You may or may not have risk factors when it comes to addiction, but either way there are things you can do to prevent alcohol or drug addiction. And, even if you have multiple risk factors, this doesn’t mean that you will become addicted. However, it can do you good to learn about addiction and talk to your healthcare provider or therapist if you’re concerned. You may want to abstain completely from experimenting or using and alcohol or drugs just to be on the safe side.

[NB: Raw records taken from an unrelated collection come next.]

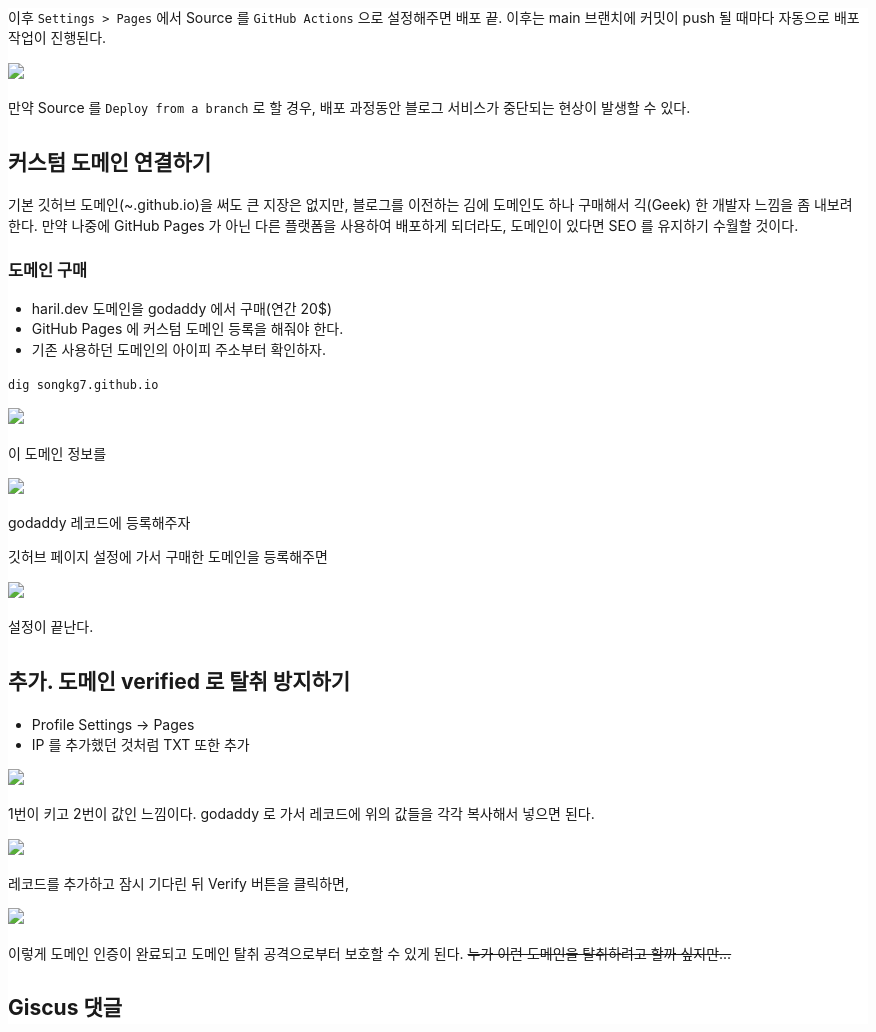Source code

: 이후 `Settings > Pages` 에서 Source 를 `GitHub Actions` 으로 설정해주면 배포 끝. 이후는 main 브랜치에 커밋이 push 될 때마다 자동으로 배포 작업이 진행된다.

![](https://i.imgur.com/E2pWDp6.png)

만약 Source 를 `Deploy from a branch` 로 할 경우, 배포 과정동안 블로그 서비스가 중단되는 현상이 발생할 수 있다.

## 커스텀 도메인 연결하기

기본 깃허브 도메인(~.github.io)을 써도 큰 지장은 없지만, 블로그를 이전하는 김에 도메인도 하나 구매해서 긱(Geek) 한 개발자 느낌을 좀 내보려 한다. 만약 나중에 GitHub Pages 가 아닌 다른 플랫폼을 사용하여 배포하게 되더라도, 도메인이 있다면 SEO 를 유지하기 수월할 것이다.

### 도메인 구매

- haril.dev 도메인을 godaddy 에서 구매(연간 20$)
- GitHub Pages 에 커스텀 도메인 등록을 해줘야 한다.
- 기존 사용하던 도메인의 아이피 주소부터 확인하자.

```bash
dig songkg7.github.io
```

![](https://i.imgur.com/76RPRYC.png)

이 도메인 정보를

![](https://i.imgur.com/lUEshGu.png)

godaddy 레코드에 등록해주자

깃허브 페이지 설정에 가서 구매한 도메인을 등록해주면

![](https://i.imgur.com/ImiE0kj.png)

설정이 끝난다.

## 추가. 도메인 verified 로 탈취 방지하기

- Profile Settings -> Pages
- IP 를 추가했던 것처럼 TXT 또한 추가

![](https://i.imgur.com/PH3fifE.png)

1번이 키고 2번이 값인 느낌이다. godaddy 로 가서 레코드에 위의 값들을 각각 복사해서 넣으면 된다.

![](https://i.imgur.com/eMYlw2I.png)

레코드를 추가하고 잠시 기다린 뒤 Verify 버튼을 클릭하면,

![](https://i.imgur.com/bBquRwp.png)

이렇게 도메인 인증이 완료되고 도메인 탈취 공격으로부터 보호할 수 있게 된다. ~~누가 이런 도메인을 탈취하려고 할까 싶지만...~~

## Giscus 댓글
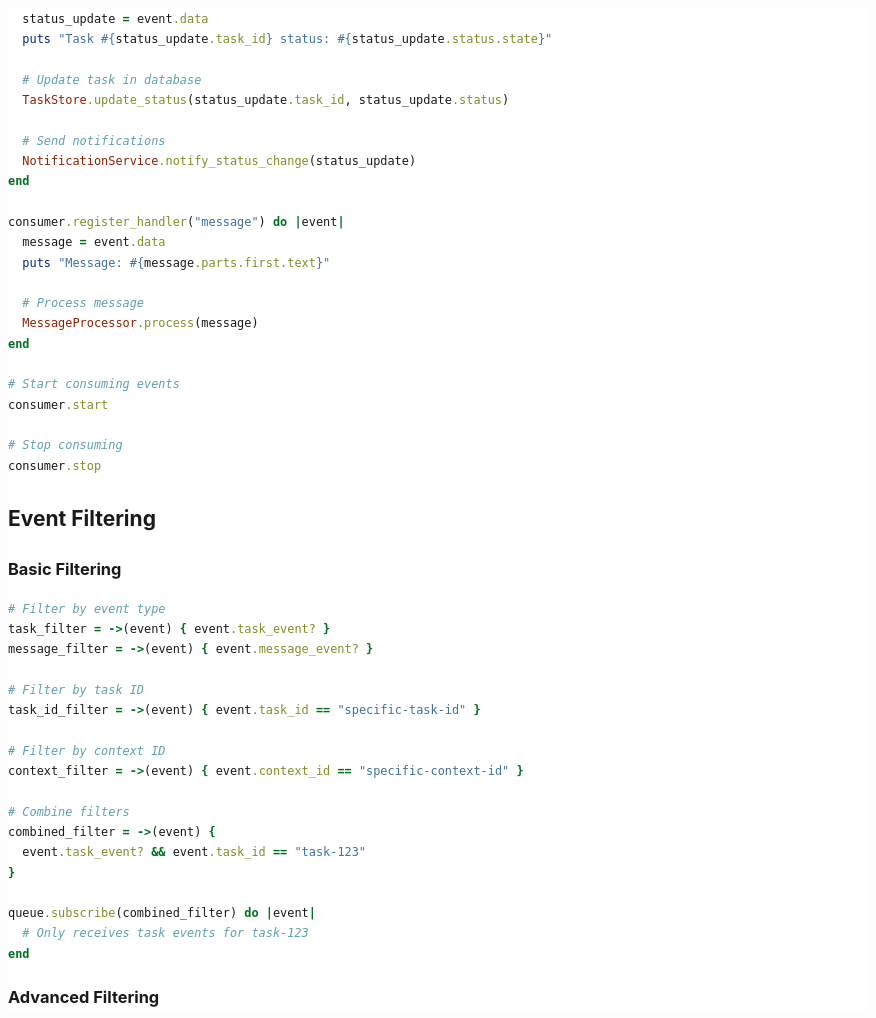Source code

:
 ```ruby
  status_update = event.data
  puts "Task #{status_update.task_id} status: #{status_update.status.state}"
  
  # Update task in database
  TaskStore.update_status(status_update.task_id, status_update.status)
  
  # Send notifications
  NotificationService.notify_status_change(status_update)
end

consumer.register_handler("message") do |event|
  message = event.data
  puts "Message: #{message.parts.first.text}"
  
  # Process message
  MessageProcessor.process(message)
end

# Start consuming events
consumer.start

# Stop consuming
consumer.stop
```

## Event Filtering

### Basic Filtering

```ruby
# Filter by event type
task_filter = ->(event) { event.task_event? }
message_filter = ->(event) { event.message_event? }

# Filter by task ID
task_id_filter = ->(event) { event.task_id == "specific-task-id" }

# Filter by context ID
context_filter = ->(event) { event.context_id == "specific-context-id" }

# Combine filters
combined_filter = ->(event) {
  event.task_event? && event.task_id == "task-123"
}

queue.subscribe(combined_filter) do |event|
  # Only receives task events for task-123
end
```

### Advanced Filtering
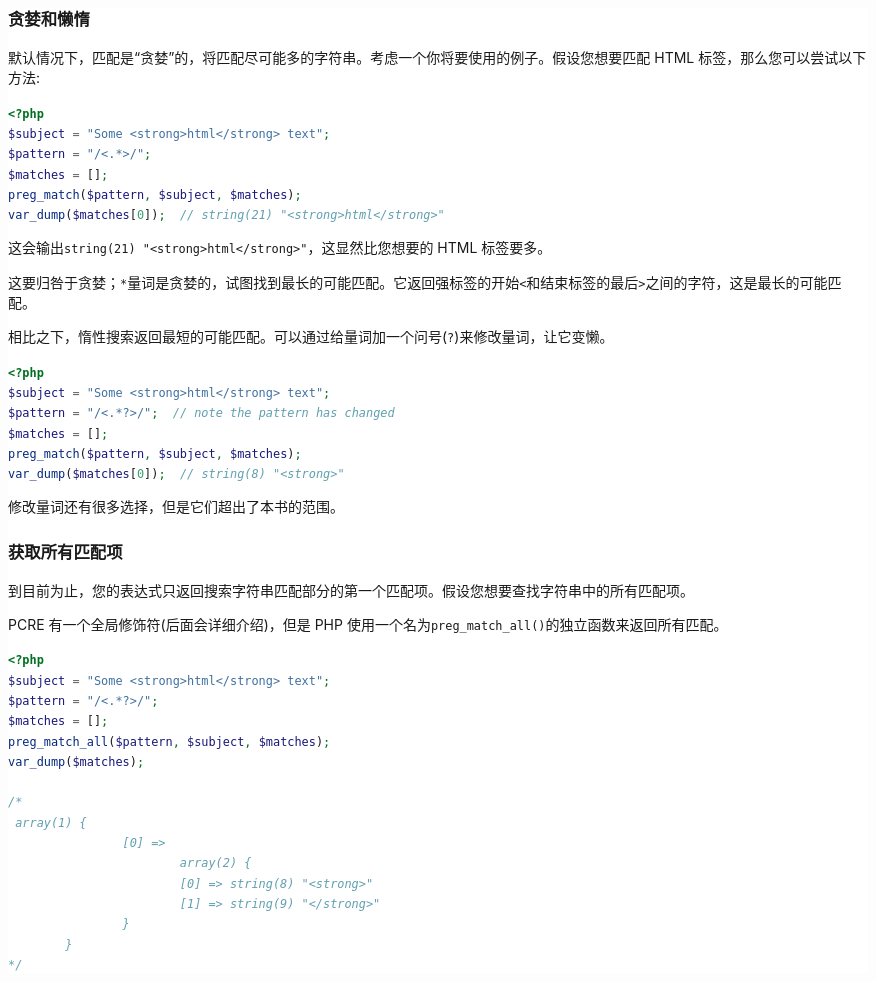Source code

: ### 贪婪和懒惰

默认情况下，匹配是“贪婪”的，将匹配尽可能多的字符串。考虑一个你将要使用的例子。假设您想要匹配 HTML 标签，那么您可以尝试以下方法:

```php
<?php
$subject = "Some <strong>html</strong> text";
$pattern = "/<.*>/";
$matches = [];
preg_match($pattern, $subject, $matches);
var_dump($matches[0]);  // string(21) "<strong>html</strong>"

```

这会输出`string(21) "<strong>html</strong>"`，这显然比您想要的 HTML 标签要多。

这要归咎于贪婪；`*`量词是贪婪的，试图找到最长的可能匹配。它返回强标签的开始`<`和结束标签的最后`>`之间的字符，这是最长的可能匹配。

相比之下，惰性搜索返回最短的可能匹配。可以通过给量词加一个问号(`?`)来修改量词，让它变懒。

```php
<?php
$subject = "Some <strong>html</strong> text";
$pattern = "/<.*?>/";  // note the pattern has changed
$matches = [];
preg_match($pattern, $subject, $matches);
var_dump($matches[0]);  // string(8) "<strong>"

```

修改量词还有很多选择，但是它们超出了本书的范围。

### 获取所有匹配项

到目前为止，您的表达式只返回搜索字符串匹配部分的第一个匹配项。假设您想要查找字符串中的所有匹配项。

PCRE 有一个全局修饰符(后面会详细介绍)，但是 PHP 使用一个名为`preg_match_all()`的独立函数来返回所有匹配。

```php
<?php
$subject = "Some <strong>html</strong> text";
$pattern = "/<.*?>/";
$matches = [];
preg_match_all($pattern, $subject, $matches);
var_dump($matches);

/*
 array(1) {
                [0] =>
                        array(2) {
                        [0] => string(8) "<strong>"
                        [1] => string(9) "</strong>"
                }
        }
*/

```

If Your Family Members Are Addicted
If you have family members that are addicted to alcohol or drugs, you may want to skip that recreational drink or drug. With genetics accounting for between around 50% of addiction, your chances of becoming addicted are greater if your lineage has struggled with addiction. If this is the case, stay away from drinking or taking drugs to be on the safe side. While having a parent, grandparent, etc. that is addicted to something doesn’t mean you will indeed become an addict too, it does mean that your chances of becoming addicted increase.
It’s impossible to know exactly who will or won’t become addicted to alcohol or drugs. Scientists are still working on being able to identify this accurately. But when you come to understand the risk factors, you should better be able to know if you’re more susceptible or not. Of course, steering clear of alcohol and drugs is always your best option.